SNAP benefits are not enough for the poor
What Pope Leo said about the personal dimension of poverty
The government has been shut down for 30 days. You might not have noticed, but this weekend, 45 million Americans will.
45 million Americans receive SNAP benefits to assist with groceries and that money is set to run out on November 1.
We don’t know if Congress will restore them. But if they don’t, Catholic parishes across America need to be ready.
Because contrary to popular belief: The Catholic Church—not the US Government—is the best-equipped organization to provide aid to the poor.
The Real Problem with Government Aid
When we talk about welfare programs, we usually limit the discussion to the practical: Does SNAP work or does it not?
Pope Leo XIV’s recent exhortation on poverty suggests a different angle entirely. He calls welfare programs “provisional measures”—not permanent solutions. (Dilexi Te, 94) He says aid to the poor must treat them as subjects—as people, members of our community—rather than merely objects of our giving. (Dilexi Te, 100.)
Limiting the discussion to the practical is dangerous. A massive, nation-wide system to address poverty inevitably has limitations. There’s fraud. People who don’t need assistance receive it. Some recipients become comfortable in dependency rather than moving toward stability.

> **DATA PROVIDED**:
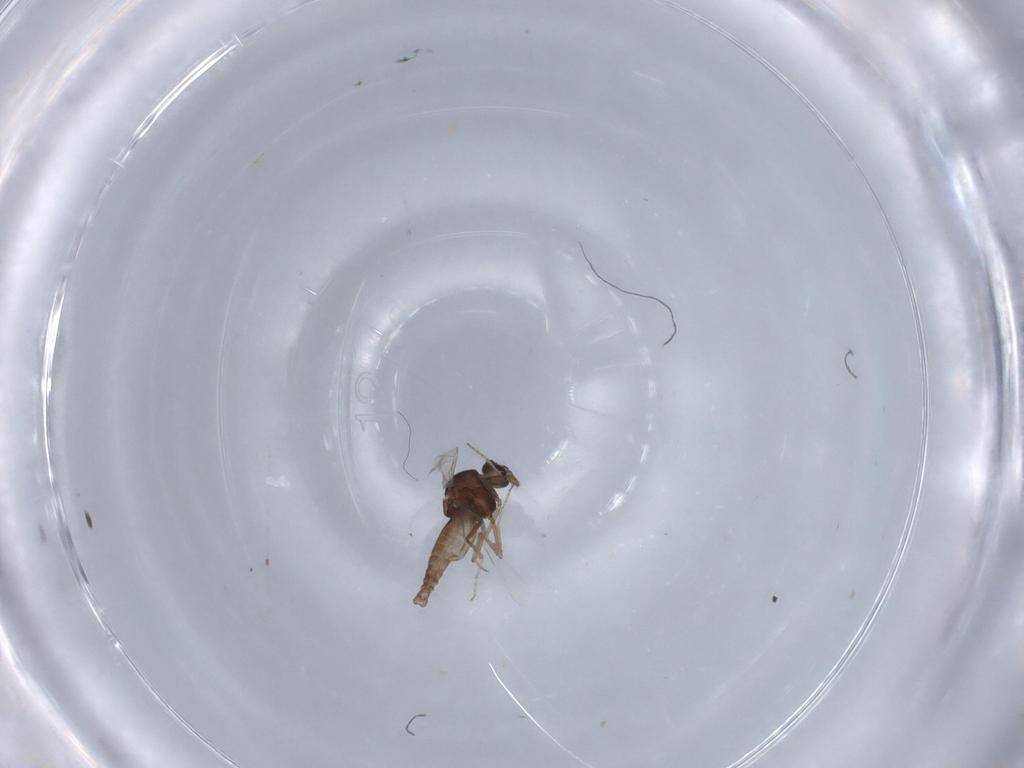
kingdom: Animalia
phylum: Arthropoda
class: Insecta
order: Diptera
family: Ceratopogonidae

> **REQUIRED WORK**:
[a] According to the text on SNAP benefits, on what date is the SNAP money set to run out?
[b] Edit the text on SNAP benefits: rewrite the part that opens with the words "SNAP benefits are" and closes with "million Americans will.", putting "closed" in place of "shut down".
The lines are separate from the text on SNAP benefits.

> **RESPONSES TO THE TASKS**:
[a] November 1.

[b]
SNAP benefits are not enough for the poor
What Pope Leo said about the personal dimension of poverty
The government has been closed for 30 days. You might not have noticed, but this weekend, 45 million Americans will.